Moi j'ai connu Voltaire et Corneille l'aîné.
Qui donc aurait souffert que sur mon bastingage
Jupiter en courroux, déployant son bagage,
Aux peuples de Cyrus ravit la liberté (9) ?... »

Ainsi qu'un papillon vole vers la clarté,
Permets qu'aux flots brillants de ta pure lumière
Je recherche le but de ma course première.
Conduit par ton génie en mille endroits divers,
Je me perdrais sans toi dans ce vaste univers.
Sans toi, peut-être errant sous les pins d'Ionie,
J'entendrais de Musard la sauvage harmonie ;
Ou bien, dans les déserts où régnait Gengiskan,
Naviguant sur l'Etna, brisé par sou volcan,
J'irais dans la contrée aux Tartares soumise,
Boire aux bords du Volga les eaux de la Tamise.
Mais, aidé du flambeau qui scintille à mes yeux,
Je me retrouve enfin électeur de Bayeux,
Et je demande au nom des volontés publiques
Que, sans détour aucun, tu parles, tu t'expliques
Sur le simple programme à tes yeux exposé.
Si le coeur d'un ami ne s'est point abusé,
Sûre de l'accomplir, ton âme tutélaire
Peut accepter ainsi le mandat populaire ;
Et Bayeux, éclairé par ton divin soleil,
Sera fier d'un élu qui n'a pas son pareil !!!
       

HILARION GALIMATHIAS,
Electeur, professeur de rhétorique, élève de M. Petit Jean, des plaideurs, et de l’incomparable M. Pantagruel, membre de plusieurs sociétés lumineuses et couronné par l'académie de Pontoise, célibataire et vacciné.


Notes :
(1) Les états de Blois. Tout le monde connaît le rôle que joua dans cette mémorable assemblée le marquis de Chabane, référendaire à la cour de comptes et grand chambellan de Claudion le Chevelu. Ce fut le Mirabeau de son temps.

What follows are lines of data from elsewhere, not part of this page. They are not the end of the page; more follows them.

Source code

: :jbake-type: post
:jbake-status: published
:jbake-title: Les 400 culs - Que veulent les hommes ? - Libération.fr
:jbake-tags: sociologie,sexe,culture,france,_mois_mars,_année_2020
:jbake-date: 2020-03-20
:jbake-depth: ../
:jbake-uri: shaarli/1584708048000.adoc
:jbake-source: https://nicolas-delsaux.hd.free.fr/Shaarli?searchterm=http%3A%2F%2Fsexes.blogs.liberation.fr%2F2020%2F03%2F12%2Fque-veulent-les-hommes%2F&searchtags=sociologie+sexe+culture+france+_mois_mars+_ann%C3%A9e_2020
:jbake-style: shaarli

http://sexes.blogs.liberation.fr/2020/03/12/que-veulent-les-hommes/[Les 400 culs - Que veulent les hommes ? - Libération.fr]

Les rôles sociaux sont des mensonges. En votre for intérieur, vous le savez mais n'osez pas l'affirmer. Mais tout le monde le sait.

(2) Je proteste d'avance contre toute plaisanterie qui serait faite à l'occasion de ce vers. Qu'on veuille bien croire qu'il n'a point été dans ma pensée de descendre à de misérables concetti dans un sujet aussi grave. Le lecteur sérieux et de bonne foi comprendra tout de suite que je veux parler de Saint-Jean-Baptiste, autrement dit le Baptiseur. Du reste voulût-on l'entendre différemment je maintiens l'épithète.

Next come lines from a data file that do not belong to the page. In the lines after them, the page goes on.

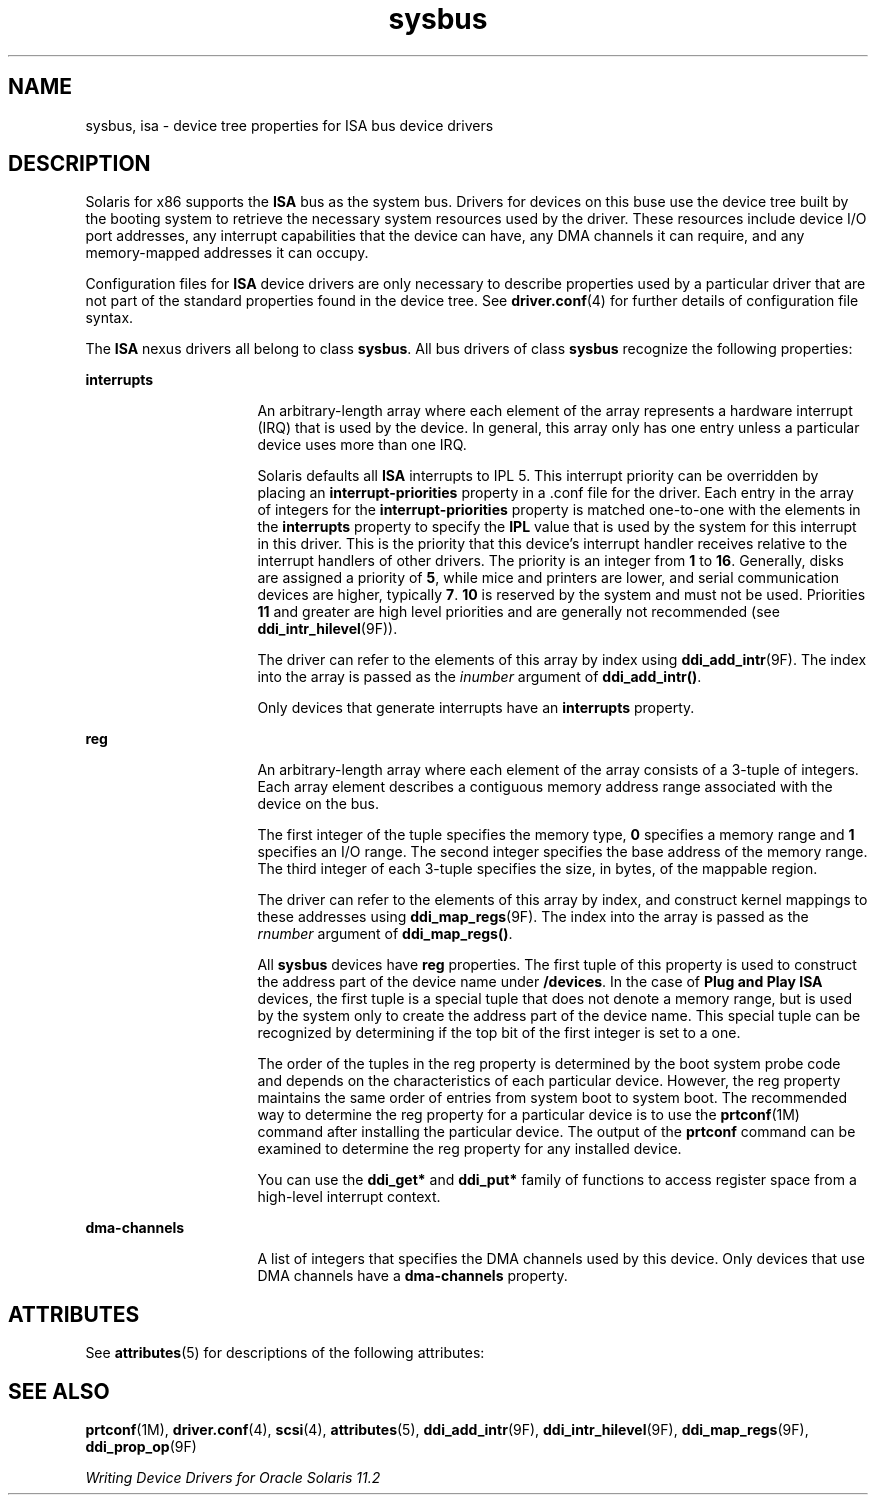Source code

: '\" te
.\"  Copyright (c) 2004, Sun Microsystems, Inc.  All Rights Reserved
.TH sysbus 4 "18 Nov 2004" "SunOS 5.11" "File Formats"
.SH NAME
sysbus, isa \- device tree properties for ISA bus device drivers
.SH DESCRIPTION
.sp
.LP
Solaris for x86 supports  the \fBISA\fR bus as the system bus. Drivers for devices on this buse use the device tree built by the booting system to retrieve the necessary system resources used by the driver. These resources include device I/O port addresses, any interrupt capabilities  that the device can have, any DMA channels it can require, and any memory-mapped addresses it can occupy.
.sp
.LP
Configuration files for \fBISA\fR device drivers are only necessary to describe properties used by a particular driver that are not part of the standard properties found in the device tree. See \fBdriver.conf\fR(4) for further details of configuration file syntax.
.sp
.LP
The \fBISA\fR nexus drivers all belong to class \fBsysbus\fR. All bus drivers of class \fBsysbus\fR recognize the following properties:
.sp
.ne 2
.mk
.na
\fB\fBinterrupts\fR\fR
.ad
.RS 16n
.rt  
An arbitrary-length array where each element of the array represents a hardware interrupt (IRQ) that is used by the device.  In general, this array only has one entry unless a particular device uses more than one IRQ.
.sp
Solaris defaults all \fBISA\fR interrupts to IPL 5.  This interrupt priority can be overridden by placing an \fBinterrupt-priorities\fR property in a .conf file for the driver. Each entry in the array of integers for the \fBinterrupt-priorities\fR property is matched one-to-one with the elements in the \fBinterrupts\fR property to specify the \fBIPL\fR value that is used by the system for this interrupt in this driver. This is the priority that this device's interrupt handler receives relative to the interrupt handlers of other drivers.  The priority is an integer from  \fB1\fR to \fB16\fR. Generally, disks are assigned a priority of \fB5\fR, while mice and printers are lower, and serial communication devices are higher, typically \fB7\fR. \fB10\fR is reserved by the system and must not be used.  Priorities \fB11\fR and greater are high level priorities and are generally not recommended (see  \fBddi_intr_hilevel\fR(9F)).
.sp
The driver can refer to the elements of this array by index using \fBddi_add_intr\fR(9F). The index into the array is passed as the  \fIinumber\fR argument of \fBddi_add_intr()\fR.
.sp
Only devices that generate interrupts have an \fBinterrupts\fR property.
.RE

.sp
.ne 2
.mk
.na
\fB\fBreg\fR\fR
.ad
.RS 16n
.rt  
An arbitrary-length array where each element of the array consists of a 3-tuple of integers.  Each array element describes a contiguous memory address range associated with the device on the bus.
.sp
The first integer of the tuple specifies the memory type, \fB0\fR specifies a memory range and \fB1\fR specifies an I/O range. The second integer specifies the base address of the memory range. The third integer of each 3-tuple specifies  the size, in bytes, of the mappable region.
.sp
The driver can refer to the elements of this array by index, and construct kernel mappings to these addresses using \fBddi_map_regs\fR(9F). The index into the array is passed as the  \fIrnumber\fR argument of \fBddi_map_regs()\fR.
.sp
All  \fBsysbus\fR devices have \fBreg\fR properties.  The first tuple of this property  is used to construct the address part of the device name under  \fB/devices\fR. In the case of \fBPlug and Play ISA\fR devices, the first tuple is a special tuple that does not denote a memory range, but is used by the system only to create the address part of the device name.  This special tuple can be recognized by determining if the top bit of the first integer is set to a one.
.sp
The order of the tuples in the reg property is determined by the boot system probe code and depends on the characteristics of each particular device.  However, the reg property maintains the same order of entries from system boot to system boot.  The recommended way to determine the reg property for a particular device is to use the \fBprtconf\fR(1M) command after installing the particular device.  The output of the \fBprtconf\fR command can be examined to determine the reg property for any installed device.
.sp
You can use the \fBddi_get*\fR and \fBddi_put*\fR family of functions to access register space from a high-level interrupt context.
.RE

.sp
.ne 2
.mk
.na
\fB\fBdma-channels\fR\fR
.ad
.RS 16n
.rt  
A list of integers that specifies the DMA channels used by this device. Only devices that use DMA channels have a \fBdma-channels\fR property.
.RE

.SH ATTRIBUTES
.sp
.LP
See \fBattributes\fR(5) for descriptions of the following attributes:
.sp

.sp
.TS
tab() box;
cw(2.75i) |cw(2.75i) 
lw(2.75i) |lw(2.75i) 
.
ATTRIBUTE TYPEATTRIBUTE VALUE
_
Architecturex86
.TE

.SH SEE ALSO
.sp
.LP
\fBprtconf\fR(1M), \fBdriver.conf\fR(4), \fBscsi\fR(4), \fBattributes\fR(5), \fBddi_add_intr\fR(9F), \fBddi_intr_hilevel\fR(9F), \fBddi_map_regs\fR(9F), \fBddi_prop_op\fR(9F)
.sp
.LP
\fIWriting Device Drivers for Oracle Solaris 11.2\fR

(3) Conférences sur l’immortalité de l'âme et les devoirs du chrétien. (Didot. Paris, 1686, page 777, 187 v.)
(4) II ne s'agit pas ici du pair Morogues, lequel n'a jamais rien prédit, mais bien de Jean Morogues, chancelier d'état au parlement de Strasbourg, qui suivit Pierre L'hermite en Palestine et qui passait pour inspiré. Il en est beaucoup question dans le Grand Albert et dans les tables d'Esope, traduites par Berryer.

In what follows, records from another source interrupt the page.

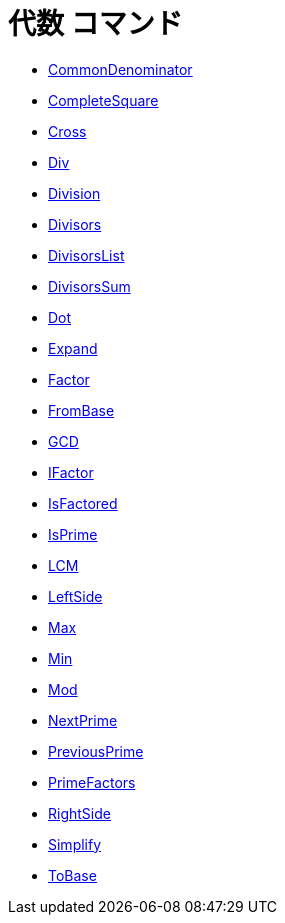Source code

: = 代数 コマンド
:page-en: commands/Algebra_Commands
ifdef::env-github[:imagesdir: /ja/modules/ROOT/assets/images]

* xref:/commands/CommonDenominator.adoc[CommonDenominator]
* xref:/commands/CompleteSquare.adoc[CompleteSquare]
* xref:/commands/Cross.adoc[Cross]
* xref:/commands/Div.adoc[Div]
* xref:/commands/Division.adoc[Division]
* xref:/commands/Divisors.adoc[Divisors]
* xref:/commands/DivisorsList.adoc[DivisorsList]
* xref:/commands/DivisorsSum.adoc[DivisorsSum]
* xref:/commands/Dot.adoc[Dot]
* xref:/commands/Expand.adoc[Expand]
* xref:/commands/Factor.adoc[Factor]
* xref:/commands/FromBase.adoc[FromBase]
* xref:/commands/GCD.adoc[GCD]
* xref:/commands/IFactor.adoc[IFactor]
* xref:/commands/IsFactored.adoc[IsFactored]
* xref:/commands/IsPrime.adoc[IsPrime]
* xref:/commands/LCM.adoc[LCM]
* xref:/commands/LeftSide.adoc[LeftSide]
* xref:/commands/Max.adoc[Max]
* xref:/commands/Min.adoc[Min]
* xref:/commands/Mod.adoc[Mod]
* xref:/commands/NextPrime.adoc[NextPrime]
* xref:/commands/PreviousPrime.adoc[PreviousPrime]
* xref:/commands/PrimeFactors.adoc[PrimeFactors]
* xref:/commands/RightSide.adoc[RightSide]
* xref:/commands/Simplify.adoc[Simplify]
* xref:/commands/ToBase.adoc[ToBase]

(5)A l'apparition du fameux mémoire de l'immortel Simon de Caux sur la puissance de la vapeur, Fréron se déchaîna, se rua avec sa fougue accoutumée sur la nouvelle production ; et soit par timidité, soit par défaut de lumières, beaucoup de bons esprits entraînés par les absurdes paradoxes du critique, repoussèrent comme une folle rêverie comme le fruit d'une imagination en démence la plus importante des découvertes dont puisse s enorgueillir notre patrie. On sait que Simon de Caux jugé comme fou par ses contemporains à l'occasion de ce mémoire, paya de sa liberté, à l'exemple de Gallilée, l'inexcusable tort d'avoir trop tôt raison. C'est un grand crime en effet que d'avoir raison contre soit siècle !!
(6) Architecte qui vivait dans le même siècle que LE NÔTRE.
(7) Qui n'a lu les fantastiques et sublimes rêveries de Fourrier, le premier socialiste des temps modernes ? Qui ne s'est senti brûlant d'enthousiasme à la lecture de ce fameux Dytirambe sur le Massacre des Innocents, l'un des plus magnifiques chefs-d'oeuvre de la scène française et qui commence par ce beau vers : « Ecce bonum vinum. Will you dring ? - Y a man hoer. »
(8) Célèbre philosophe et homme d'état qui prêchait la loi agraire en soutenant le droit d'aînesse et la fondation des majorats (Voir le Moniteur de Janvier 1466).
(9) Ce discours de Colomb est l’un des chef-d'oeuvres de l'éloquence Espagnole. Le nautique orateur, formé à l'école Pantagruélique, y porte au plus haut degré la puissance de la clarté, de la logique et de l'enchaînement des idées. On reste comme frappé d'étonnement à l'audition de ce morceau que la pauvreté de notre idiome laisse cependant bien au-dessous de l'original. On l'avait réservé comme dernier trait pour porter une conviction indubitable dans l'esprit de l'honorable candidat.